Goal of the exercise →
Scan the entries below and give the number of lines containing "middle", with no accompanying words.

[Dataset records]
────────────────
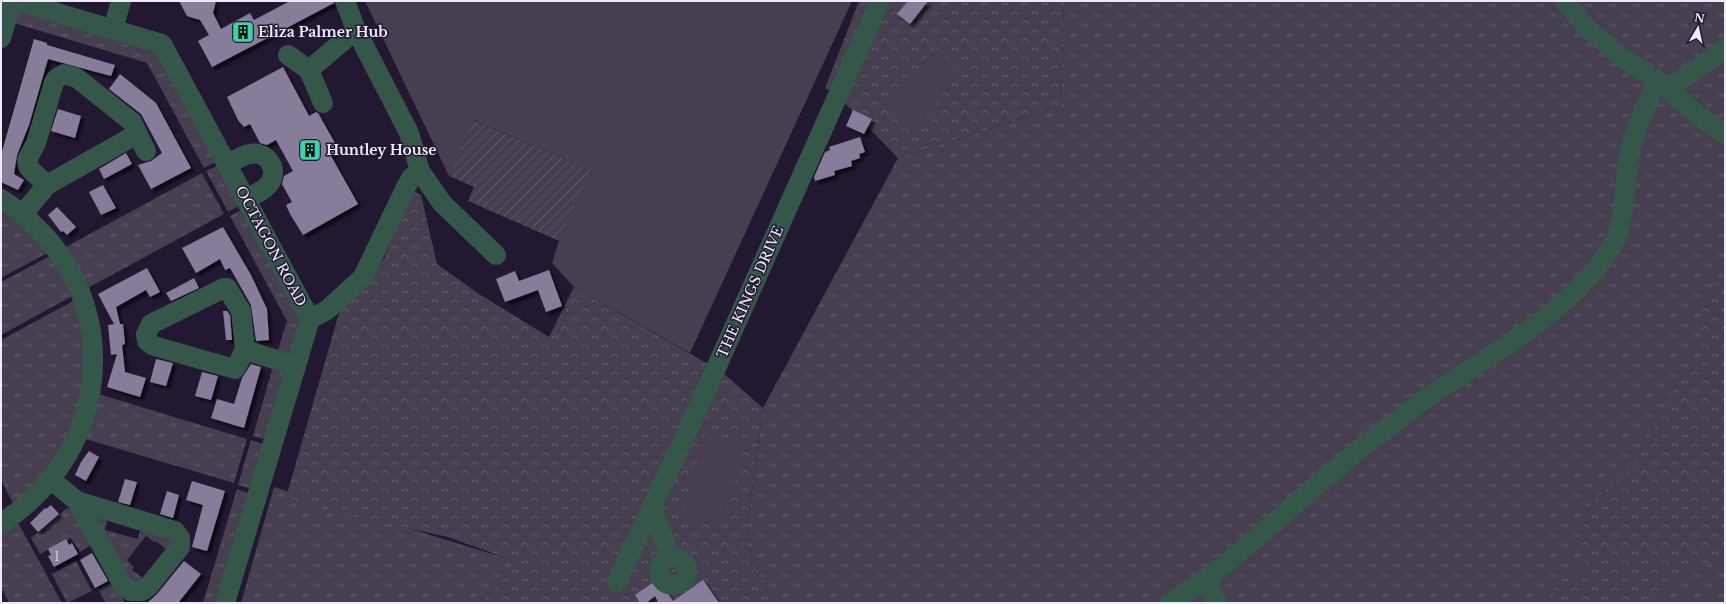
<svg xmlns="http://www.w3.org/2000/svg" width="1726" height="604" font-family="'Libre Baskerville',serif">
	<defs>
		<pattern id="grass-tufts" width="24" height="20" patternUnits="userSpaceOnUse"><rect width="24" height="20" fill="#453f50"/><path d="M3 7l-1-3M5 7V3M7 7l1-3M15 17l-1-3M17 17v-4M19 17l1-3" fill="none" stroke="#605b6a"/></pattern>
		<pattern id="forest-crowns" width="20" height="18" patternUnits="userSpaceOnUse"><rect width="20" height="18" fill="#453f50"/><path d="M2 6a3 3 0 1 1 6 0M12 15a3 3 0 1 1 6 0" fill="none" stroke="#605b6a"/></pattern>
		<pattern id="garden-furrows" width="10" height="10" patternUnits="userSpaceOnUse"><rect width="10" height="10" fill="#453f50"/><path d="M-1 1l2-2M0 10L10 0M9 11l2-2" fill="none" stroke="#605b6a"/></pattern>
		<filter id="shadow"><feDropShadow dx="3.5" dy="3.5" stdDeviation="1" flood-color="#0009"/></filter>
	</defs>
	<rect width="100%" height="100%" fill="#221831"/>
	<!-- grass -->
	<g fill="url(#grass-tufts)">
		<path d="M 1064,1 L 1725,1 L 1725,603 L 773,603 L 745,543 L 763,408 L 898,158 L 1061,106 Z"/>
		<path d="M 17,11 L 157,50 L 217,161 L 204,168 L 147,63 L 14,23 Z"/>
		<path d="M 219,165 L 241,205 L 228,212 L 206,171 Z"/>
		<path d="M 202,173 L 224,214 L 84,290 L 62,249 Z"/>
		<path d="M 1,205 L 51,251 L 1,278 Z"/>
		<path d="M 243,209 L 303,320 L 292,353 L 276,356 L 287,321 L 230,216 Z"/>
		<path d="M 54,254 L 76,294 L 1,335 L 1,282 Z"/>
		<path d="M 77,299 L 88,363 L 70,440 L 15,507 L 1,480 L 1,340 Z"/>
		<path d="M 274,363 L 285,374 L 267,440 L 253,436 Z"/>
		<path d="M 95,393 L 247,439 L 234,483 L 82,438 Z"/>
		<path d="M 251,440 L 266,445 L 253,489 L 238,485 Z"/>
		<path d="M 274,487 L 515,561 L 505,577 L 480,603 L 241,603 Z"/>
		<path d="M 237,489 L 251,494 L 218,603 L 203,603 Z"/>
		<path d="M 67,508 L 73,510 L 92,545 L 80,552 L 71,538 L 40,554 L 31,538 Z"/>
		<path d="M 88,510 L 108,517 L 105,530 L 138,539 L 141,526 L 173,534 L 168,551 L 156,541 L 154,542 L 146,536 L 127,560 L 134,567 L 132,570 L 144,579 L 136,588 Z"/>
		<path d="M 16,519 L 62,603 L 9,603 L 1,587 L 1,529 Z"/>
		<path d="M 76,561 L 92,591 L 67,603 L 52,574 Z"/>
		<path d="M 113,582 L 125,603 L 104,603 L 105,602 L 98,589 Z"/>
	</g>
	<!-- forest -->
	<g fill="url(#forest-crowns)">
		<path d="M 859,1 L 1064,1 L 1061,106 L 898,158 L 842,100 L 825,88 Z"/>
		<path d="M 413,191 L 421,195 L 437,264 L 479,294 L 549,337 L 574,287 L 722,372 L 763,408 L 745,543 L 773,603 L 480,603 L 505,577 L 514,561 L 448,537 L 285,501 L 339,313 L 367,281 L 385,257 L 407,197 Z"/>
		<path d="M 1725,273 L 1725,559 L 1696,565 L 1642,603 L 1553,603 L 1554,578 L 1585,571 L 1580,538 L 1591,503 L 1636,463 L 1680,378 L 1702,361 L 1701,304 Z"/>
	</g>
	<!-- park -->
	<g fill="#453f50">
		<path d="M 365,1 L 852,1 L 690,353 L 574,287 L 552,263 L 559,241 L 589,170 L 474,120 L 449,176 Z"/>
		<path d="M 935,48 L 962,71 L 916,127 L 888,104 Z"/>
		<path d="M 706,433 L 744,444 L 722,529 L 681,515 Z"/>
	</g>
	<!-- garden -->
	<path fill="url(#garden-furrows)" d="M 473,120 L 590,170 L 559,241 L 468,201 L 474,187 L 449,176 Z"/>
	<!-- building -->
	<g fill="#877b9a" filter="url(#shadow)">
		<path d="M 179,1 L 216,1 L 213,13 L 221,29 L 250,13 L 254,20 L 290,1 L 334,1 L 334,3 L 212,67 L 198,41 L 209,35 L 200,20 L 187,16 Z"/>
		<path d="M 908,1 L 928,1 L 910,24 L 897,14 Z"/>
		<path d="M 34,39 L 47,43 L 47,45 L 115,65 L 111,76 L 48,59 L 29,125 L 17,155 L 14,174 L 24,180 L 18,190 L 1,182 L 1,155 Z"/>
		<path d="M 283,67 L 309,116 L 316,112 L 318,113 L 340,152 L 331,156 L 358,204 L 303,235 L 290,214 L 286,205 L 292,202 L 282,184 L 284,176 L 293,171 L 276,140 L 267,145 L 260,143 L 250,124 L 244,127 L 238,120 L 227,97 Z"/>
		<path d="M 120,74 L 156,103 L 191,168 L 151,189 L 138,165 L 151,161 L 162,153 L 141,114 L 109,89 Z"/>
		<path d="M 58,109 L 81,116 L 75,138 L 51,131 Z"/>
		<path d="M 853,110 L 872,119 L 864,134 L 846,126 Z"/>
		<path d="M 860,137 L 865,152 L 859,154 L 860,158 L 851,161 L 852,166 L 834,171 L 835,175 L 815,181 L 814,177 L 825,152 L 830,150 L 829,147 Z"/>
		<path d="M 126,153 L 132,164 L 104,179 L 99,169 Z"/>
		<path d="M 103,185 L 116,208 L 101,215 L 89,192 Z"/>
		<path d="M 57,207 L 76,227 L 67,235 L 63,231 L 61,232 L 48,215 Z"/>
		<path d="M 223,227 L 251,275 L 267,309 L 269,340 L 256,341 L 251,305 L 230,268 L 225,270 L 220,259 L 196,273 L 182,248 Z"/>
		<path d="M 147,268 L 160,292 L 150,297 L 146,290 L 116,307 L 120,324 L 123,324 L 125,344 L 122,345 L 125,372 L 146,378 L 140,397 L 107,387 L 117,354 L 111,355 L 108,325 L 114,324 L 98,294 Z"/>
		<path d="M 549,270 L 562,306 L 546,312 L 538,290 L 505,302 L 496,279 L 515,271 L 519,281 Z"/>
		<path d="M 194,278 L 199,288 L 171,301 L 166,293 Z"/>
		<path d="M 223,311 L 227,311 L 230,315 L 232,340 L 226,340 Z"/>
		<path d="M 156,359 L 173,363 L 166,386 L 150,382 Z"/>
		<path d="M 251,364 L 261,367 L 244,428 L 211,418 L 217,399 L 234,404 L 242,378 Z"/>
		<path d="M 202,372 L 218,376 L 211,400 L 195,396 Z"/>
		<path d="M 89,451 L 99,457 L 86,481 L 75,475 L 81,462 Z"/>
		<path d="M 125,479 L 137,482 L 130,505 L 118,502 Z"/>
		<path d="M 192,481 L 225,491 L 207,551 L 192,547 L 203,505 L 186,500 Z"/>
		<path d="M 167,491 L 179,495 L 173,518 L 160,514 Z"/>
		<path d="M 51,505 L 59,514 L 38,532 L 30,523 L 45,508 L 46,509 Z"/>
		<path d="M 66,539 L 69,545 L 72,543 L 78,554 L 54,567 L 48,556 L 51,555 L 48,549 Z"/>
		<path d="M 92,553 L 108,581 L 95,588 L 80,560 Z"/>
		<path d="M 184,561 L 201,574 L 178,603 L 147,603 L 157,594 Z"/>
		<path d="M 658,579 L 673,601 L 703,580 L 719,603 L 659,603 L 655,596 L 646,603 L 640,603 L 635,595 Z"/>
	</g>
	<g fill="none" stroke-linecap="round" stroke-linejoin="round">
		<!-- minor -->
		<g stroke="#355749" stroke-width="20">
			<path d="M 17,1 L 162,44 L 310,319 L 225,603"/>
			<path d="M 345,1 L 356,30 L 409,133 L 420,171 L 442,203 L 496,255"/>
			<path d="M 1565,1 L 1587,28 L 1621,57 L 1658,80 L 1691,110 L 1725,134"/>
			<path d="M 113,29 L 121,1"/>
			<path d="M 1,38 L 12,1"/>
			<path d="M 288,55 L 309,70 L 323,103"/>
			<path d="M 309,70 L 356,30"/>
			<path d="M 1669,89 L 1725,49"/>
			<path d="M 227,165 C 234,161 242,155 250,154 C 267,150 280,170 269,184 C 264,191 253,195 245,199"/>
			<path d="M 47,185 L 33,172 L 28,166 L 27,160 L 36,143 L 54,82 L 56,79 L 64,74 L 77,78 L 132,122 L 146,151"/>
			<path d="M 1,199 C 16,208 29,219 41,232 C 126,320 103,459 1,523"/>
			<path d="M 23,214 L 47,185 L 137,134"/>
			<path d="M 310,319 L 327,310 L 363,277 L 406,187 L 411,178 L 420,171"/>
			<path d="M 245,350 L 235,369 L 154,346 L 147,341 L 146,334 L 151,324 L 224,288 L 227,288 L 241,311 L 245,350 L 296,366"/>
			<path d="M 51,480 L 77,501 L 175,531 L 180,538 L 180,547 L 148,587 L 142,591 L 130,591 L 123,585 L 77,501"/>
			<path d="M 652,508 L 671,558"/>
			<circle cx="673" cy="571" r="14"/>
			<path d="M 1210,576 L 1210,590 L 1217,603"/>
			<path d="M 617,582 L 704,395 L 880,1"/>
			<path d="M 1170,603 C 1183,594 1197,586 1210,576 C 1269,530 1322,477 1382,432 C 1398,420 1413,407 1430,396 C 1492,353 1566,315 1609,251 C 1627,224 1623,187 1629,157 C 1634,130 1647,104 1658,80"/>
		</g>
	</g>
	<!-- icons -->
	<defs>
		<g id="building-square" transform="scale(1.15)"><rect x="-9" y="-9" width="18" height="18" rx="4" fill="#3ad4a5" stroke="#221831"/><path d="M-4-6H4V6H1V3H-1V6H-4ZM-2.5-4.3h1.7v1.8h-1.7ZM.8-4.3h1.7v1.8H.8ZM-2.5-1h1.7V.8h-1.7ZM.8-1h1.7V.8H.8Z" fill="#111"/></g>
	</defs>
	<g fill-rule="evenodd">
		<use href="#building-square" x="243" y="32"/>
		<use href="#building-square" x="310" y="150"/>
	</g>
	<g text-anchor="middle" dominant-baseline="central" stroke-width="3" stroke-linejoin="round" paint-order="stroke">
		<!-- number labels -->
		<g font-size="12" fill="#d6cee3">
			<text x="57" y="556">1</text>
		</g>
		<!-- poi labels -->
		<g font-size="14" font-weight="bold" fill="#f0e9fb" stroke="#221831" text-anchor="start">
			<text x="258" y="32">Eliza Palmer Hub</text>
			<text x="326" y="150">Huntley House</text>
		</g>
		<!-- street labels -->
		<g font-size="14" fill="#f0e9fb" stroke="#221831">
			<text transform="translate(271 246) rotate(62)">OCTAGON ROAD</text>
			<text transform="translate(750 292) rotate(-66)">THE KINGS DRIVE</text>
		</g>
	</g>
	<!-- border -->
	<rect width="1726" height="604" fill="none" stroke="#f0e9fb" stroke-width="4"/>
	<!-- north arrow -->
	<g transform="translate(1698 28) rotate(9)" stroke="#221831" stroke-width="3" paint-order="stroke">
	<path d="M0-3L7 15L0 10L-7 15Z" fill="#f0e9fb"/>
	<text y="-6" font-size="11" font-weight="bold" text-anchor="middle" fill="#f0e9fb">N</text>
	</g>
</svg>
────────────────
Response area →
2